Return every line from the records below with the string "after".
*** Opening Records supplied ***
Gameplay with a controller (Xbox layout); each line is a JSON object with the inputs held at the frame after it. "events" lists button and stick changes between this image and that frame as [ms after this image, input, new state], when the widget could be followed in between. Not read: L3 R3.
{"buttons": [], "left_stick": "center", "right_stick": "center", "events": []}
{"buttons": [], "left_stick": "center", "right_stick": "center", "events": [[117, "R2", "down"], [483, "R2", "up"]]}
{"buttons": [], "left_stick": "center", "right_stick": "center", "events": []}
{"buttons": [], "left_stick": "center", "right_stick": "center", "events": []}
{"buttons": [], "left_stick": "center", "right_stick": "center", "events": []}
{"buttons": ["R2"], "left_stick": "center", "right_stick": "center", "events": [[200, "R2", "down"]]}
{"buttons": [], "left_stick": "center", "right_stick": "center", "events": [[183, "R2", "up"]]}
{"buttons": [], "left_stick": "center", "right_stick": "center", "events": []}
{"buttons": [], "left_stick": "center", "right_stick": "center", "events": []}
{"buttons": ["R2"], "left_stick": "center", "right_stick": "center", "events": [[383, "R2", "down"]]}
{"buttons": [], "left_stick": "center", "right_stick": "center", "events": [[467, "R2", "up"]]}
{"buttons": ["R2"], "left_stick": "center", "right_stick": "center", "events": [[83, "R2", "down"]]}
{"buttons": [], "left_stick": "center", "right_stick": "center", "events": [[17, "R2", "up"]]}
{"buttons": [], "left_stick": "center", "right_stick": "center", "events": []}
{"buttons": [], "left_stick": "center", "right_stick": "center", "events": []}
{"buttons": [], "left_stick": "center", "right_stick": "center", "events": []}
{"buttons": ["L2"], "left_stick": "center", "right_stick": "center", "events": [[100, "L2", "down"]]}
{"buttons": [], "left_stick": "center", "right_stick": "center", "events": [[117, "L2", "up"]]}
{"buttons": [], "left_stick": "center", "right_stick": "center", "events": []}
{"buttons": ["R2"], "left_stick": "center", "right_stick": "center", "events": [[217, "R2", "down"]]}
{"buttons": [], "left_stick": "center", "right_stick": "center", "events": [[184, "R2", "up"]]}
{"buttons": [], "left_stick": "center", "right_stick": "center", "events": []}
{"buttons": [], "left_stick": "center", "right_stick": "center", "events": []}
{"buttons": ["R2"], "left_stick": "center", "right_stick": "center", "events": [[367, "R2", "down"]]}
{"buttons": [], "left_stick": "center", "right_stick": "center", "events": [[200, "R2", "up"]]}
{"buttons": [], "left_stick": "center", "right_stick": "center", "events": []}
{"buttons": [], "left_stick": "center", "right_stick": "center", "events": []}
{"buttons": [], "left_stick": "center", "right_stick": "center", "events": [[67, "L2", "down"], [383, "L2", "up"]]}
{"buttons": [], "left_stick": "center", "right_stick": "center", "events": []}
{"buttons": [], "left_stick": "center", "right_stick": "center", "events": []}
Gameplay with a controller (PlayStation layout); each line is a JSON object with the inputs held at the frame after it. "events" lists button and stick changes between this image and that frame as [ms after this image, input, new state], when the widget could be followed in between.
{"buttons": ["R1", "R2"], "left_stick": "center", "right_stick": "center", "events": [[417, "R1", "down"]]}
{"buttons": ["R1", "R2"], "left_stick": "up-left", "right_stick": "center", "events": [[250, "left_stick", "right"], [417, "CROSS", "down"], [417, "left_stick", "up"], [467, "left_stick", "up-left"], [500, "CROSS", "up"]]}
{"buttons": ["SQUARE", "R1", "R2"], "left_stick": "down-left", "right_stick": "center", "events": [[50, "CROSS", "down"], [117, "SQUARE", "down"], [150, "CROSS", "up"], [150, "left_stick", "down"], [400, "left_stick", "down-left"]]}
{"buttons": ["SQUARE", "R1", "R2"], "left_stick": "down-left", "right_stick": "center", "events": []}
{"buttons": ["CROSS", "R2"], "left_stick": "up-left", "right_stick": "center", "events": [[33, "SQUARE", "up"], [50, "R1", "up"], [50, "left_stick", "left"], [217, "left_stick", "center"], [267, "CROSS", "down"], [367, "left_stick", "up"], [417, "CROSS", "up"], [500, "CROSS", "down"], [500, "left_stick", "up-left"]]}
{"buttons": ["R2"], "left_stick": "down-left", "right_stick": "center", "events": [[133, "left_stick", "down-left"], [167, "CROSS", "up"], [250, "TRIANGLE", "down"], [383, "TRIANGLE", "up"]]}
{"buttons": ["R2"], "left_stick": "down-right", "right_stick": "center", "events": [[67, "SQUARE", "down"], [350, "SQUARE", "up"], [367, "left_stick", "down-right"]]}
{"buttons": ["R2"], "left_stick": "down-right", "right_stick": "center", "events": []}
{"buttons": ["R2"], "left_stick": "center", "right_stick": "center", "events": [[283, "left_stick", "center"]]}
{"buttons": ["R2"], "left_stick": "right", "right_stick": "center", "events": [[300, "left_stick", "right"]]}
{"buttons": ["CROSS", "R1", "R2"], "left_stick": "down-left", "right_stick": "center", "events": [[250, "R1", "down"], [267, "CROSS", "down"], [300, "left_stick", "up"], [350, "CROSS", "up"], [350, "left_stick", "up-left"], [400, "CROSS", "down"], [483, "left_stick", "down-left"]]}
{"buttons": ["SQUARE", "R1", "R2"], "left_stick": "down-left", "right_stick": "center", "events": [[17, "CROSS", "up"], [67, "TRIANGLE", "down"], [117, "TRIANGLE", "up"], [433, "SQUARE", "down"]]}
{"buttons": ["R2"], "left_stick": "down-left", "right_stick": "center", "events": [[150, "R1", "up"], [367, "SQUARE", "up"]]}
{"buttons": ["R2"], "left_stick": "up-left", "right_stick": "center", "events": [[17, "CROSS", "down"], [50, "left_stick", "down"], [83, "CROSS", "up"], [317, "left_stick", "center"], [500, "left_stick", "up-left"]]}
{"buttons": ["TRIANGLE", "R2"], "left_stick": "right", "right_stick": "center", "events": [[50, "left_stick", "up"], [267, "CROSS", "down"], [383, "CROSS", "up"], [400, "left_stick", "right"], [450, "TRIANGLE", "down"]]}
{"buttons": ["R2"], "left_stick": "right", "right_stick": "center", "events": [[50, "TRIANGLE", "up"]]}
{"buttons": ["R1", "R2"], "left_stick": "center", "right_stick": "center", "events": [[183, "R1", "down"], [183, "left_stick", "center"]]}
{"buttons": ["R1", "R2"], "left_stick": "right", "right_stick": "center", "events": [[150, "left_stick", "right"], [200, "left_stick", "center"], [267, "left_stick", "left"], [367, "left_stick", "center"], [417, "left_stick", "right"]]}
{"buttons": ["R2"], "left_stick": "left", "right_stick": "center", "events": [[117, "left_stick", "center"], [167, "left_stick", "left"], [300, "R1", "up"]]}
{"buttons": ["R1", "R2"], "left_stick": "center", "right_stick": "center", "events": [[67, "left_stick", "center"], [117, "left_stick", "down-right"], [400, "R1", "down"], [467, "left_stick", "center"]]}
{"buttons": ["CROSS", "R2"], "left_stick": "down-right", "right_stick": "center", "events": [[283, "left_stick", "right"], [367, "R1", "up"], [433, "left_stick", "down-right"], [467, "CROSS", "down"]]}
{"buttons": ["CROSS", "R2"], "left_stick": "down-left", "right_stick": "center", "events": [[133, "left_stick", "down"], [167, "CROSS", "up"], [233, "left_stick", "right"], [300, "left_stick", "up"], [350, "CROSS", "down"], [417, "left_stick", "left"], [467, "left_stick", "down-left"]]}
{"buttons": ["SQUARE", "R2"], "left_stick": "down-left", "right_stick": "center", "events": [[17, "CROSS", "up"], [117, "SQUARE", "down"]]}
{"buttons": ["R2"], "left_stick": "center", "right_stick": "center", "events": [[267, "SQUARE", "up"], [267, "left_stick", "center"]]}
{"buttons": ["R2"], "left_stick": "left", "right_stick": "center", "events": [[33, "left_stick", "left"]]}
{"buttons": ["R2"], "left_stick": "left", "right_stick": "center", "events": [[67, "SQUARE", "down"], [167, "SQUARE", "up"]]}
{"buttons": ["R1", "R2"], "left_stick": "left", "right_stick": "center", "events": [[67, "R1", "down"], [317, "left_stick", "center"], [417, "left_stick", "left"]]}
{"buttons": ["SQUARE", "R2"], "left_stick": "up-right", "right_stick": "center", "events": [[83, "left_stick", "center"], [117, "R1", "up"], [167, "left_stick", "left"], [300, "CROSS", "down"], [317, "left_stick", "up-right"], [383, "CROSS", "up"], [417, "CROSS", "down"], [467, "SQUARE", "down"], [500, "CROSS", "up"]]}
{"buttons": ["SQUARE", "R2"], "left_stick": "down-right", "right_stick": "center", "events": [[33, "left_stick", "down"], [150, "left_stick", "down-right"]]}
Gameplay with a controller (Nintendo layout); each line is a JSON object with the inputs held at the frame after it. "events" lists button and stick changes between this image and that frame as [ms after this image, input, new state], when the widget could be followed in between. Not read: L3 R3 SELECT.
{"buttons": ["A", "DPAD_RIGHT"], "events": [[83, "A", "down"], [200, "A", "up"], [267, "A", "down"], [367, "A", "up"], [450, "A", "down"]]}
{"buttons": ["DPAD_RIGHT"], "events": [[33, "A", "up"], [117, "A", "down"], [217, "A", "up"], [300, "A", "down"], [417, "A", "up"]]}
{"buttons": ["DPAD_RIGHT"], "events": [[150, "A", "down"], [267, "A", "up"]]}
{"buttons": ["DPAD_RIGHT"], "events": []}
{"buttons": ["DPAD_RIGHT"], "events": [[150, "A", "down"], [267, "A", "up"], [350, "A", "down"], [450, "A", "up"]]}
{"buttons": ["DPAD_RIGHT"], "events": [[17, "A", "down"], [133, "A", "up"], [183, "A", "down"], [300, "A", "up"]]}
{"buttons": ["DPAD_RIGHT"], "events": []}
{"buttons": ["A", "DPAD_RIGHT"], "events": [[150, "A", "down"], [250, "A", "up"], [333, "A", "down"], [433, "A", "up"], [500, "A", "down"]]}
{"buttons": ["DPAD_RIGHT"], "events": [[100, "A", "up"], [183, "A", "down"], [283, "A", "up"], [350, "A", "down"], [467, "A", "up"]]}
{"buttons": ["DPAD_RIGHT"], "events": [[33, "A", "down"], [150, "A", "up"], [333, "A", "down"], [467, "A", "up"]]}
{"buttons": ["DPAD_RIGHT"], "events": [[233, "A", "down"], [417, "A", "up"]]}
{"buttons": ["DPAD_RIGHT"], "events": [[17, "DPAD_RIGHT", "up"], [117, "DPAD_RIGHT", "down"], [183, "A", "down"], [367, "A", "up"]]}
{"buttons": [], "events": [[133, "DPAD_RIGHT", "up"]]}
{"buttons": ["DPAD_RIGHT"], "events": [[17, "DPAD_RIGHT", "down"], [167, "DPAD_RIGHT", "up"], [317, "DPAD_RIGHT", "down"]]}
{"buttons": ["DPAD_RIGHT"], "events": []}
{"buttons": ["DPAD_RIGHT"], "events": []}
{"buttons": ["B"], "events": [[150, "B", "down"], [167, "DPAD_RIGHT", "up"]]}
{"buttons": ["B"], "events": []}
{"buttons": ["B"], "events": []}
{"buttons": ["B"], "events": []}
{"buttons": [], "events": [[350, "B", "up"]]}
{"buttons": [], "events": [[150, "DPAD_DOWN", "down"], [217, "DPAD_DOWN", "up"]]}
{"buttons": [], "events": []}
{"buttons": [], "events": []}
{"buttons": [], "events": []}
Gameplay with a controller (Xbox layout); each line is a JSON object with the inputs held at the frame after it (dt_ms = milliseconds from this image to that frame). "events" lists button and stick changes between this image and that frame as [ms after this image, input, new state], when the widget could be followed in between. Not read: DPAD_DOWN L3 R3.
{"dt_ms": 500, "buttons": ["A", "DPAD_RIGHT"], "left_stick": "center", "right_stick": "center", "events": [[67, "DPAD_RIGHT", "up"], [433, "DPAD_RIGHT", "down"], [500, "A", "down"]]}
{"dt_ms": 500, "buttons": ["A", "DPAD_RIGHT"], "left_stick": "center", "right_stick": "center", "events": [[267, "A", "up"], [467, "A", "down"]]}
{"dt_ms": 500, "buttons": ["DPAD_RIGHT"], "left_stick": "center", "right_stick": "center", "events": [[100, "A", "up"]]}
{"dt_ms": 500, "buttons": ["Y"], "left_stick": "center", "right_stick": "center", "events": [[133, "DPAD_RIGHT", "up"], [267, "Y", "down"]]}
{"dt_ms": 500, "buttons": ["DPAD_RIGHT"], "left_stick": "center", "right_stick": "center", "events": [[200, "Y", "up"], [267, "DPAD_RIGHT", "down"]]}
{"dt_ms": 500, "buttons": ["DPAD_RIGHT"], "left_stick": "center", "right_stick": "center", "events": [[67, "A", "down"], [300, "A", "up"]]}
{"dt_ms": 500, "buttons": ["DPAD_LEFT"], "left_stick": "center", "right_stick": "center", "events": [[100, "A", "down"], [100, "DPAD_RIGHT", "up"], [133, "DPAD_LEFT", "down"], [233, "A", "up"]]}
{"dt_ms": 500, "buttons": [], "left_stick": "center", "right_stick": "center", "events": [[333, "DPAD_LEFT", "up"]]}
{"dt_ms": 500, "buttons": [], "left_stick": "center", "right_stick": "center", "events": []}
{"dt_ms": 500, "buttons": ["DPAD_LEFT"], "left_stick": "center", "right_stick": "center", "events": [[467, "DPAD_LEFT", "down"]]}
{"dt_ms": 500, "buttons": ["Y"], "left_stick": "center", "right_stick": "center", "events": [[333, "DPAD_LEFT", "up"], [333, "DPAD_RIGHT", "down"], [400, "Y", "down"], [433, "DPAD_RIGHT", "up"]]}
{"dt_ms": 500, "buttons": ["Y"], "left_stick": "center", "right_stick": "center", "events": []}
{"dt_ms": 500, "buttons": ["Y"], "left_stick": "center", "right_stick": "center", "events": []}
*** Closing Records supplied ***
## Solved exercise
Gameplay with a controller (Xbox layout); each line is a JSON object with the inputs held at the frame after it. "events" lists button and stick changes between this image and that frame as [ms after this image, input, new state], when the widget could be followed in between. Not read: L3 R3.
Gameplay with a controller (PlayStation layout); each line is a JSON object with the inputs held at the frame after it. "events" lists button and stick changes between this image and that frame as [ms after this image, input, new state], when the widget could be followed in between.
Gameplay with a controller (Nintendo layout); each line is a JSON object with the inputs held at the frame after it. "events" lists button and stick changes between this image and that frame as [ms after this image, input, new state], when the widget could be followed in between. Not read: L3 R3 SELECT.
Gameplay with a controller (Xbox layout); each line is a JSON object with the inputs held at the frame after it (dt_ms = milliseconds from this image to that frame). "events" lists button and stick changes between this image and that frame as [ms after this image, input, new state], when the widget could be followed in between. Not read: DPAD_DOWN L3 R3.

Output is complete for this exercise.